②上記①を回避する手段が会社にあったか(結果回避可能性)

 職場において、この予見可能性や結果回避可能性を考慮するのは、なにも従業員のためだけではありません。先日、大手都市銀行の出入口に設置してあったマットが濡れていたことを原因としてお客様が転倒した事故に対して、銀行側の注意義務違反が認められ、被害者に対する賠償が命じられた裁判が報道されていました。損害賠償額は約90万円と大きなものではありませんでしたが、会社のイメージや信用といった面から見るとどうでしょうか。決して、好ましいものではないはずです。

 これらの事例から導き出せることは、従業員の安全を考えることは顧客の安全を考えることと同じだということです。従業員の安全を守ること、すなわち職場にある危険性をあらかじめ察知して、その対策をとっておく、といったことは顧客に対する危険性をも排除することに繋がるものです。
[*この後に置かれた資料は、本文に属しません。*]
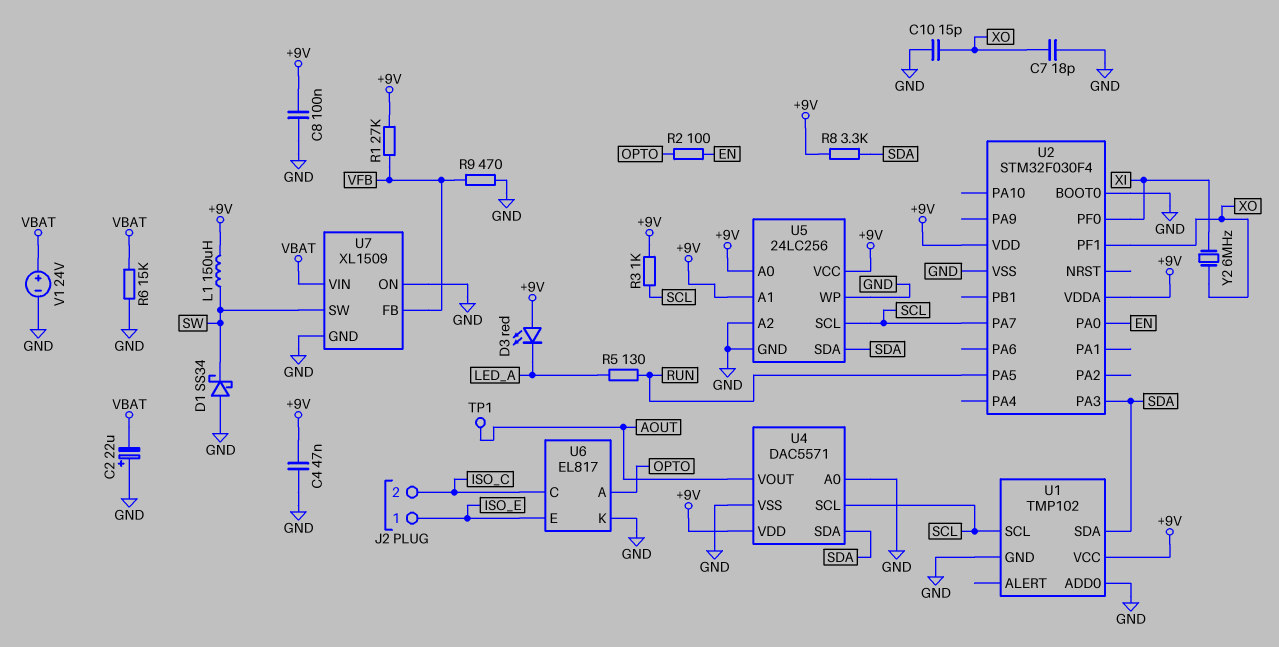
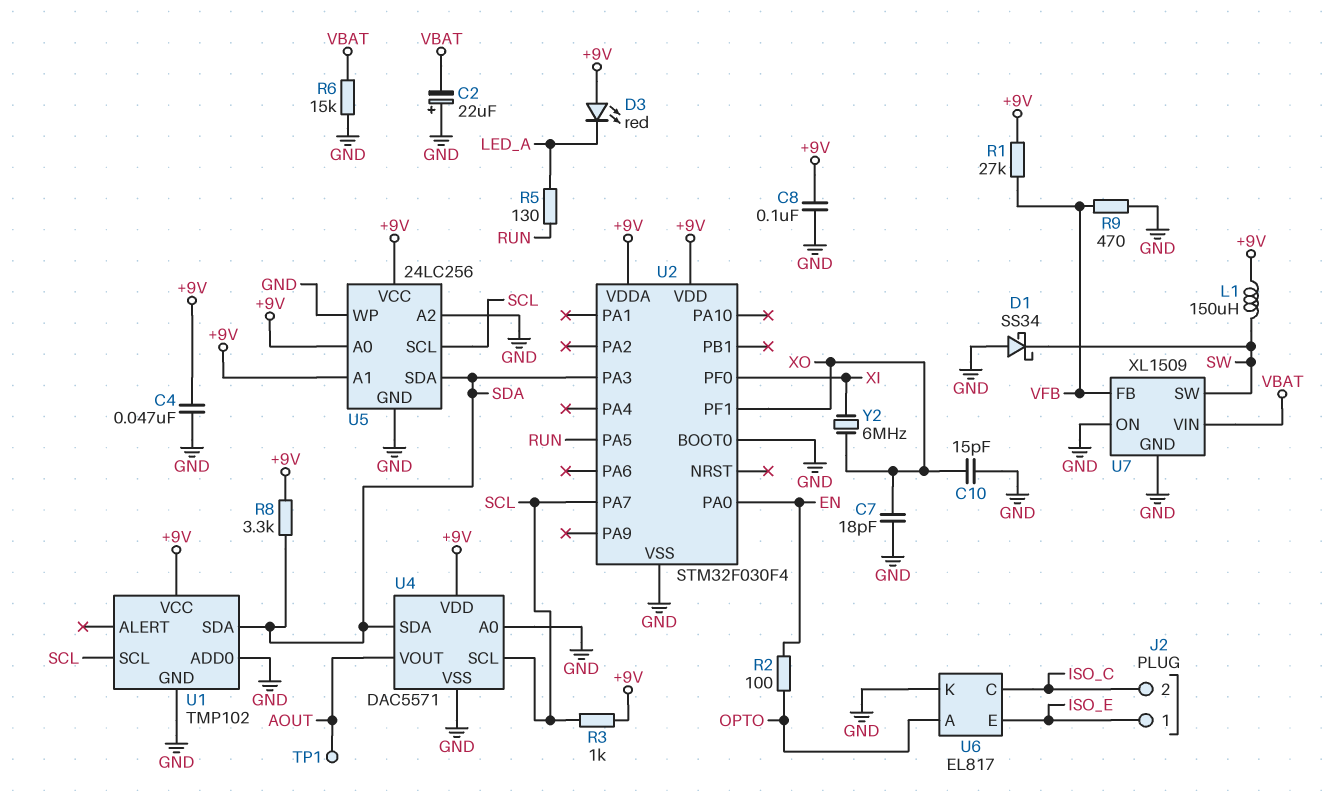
V1: 24V (plus VBAT, minus GND) -> none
 厚生労働省は、若者の「使い捨て」が疑われる企業等に対して、法違反を是正しない会社の送検や企業名の公表も視野に入れて厳しく対応していくことを明言しています。新聞・テレビなどの報道や行政からの公表などによって会社名が明らかになることは、社会的な信頼を失いかねず、会社にとっては大きな痛手となることでしょう。場合によっては、事業の継続をも困難にさせる場合があります。

 さらには、従業員の権利意識の高まり、SNSの普及などで会社はあらぬ風評を受けかねません。会社のリスクを管理するうえでも、信用やサービスといったものをより向上させていくためにも、職場の環境を含めた従業員の安全や衛生に注視すべきです。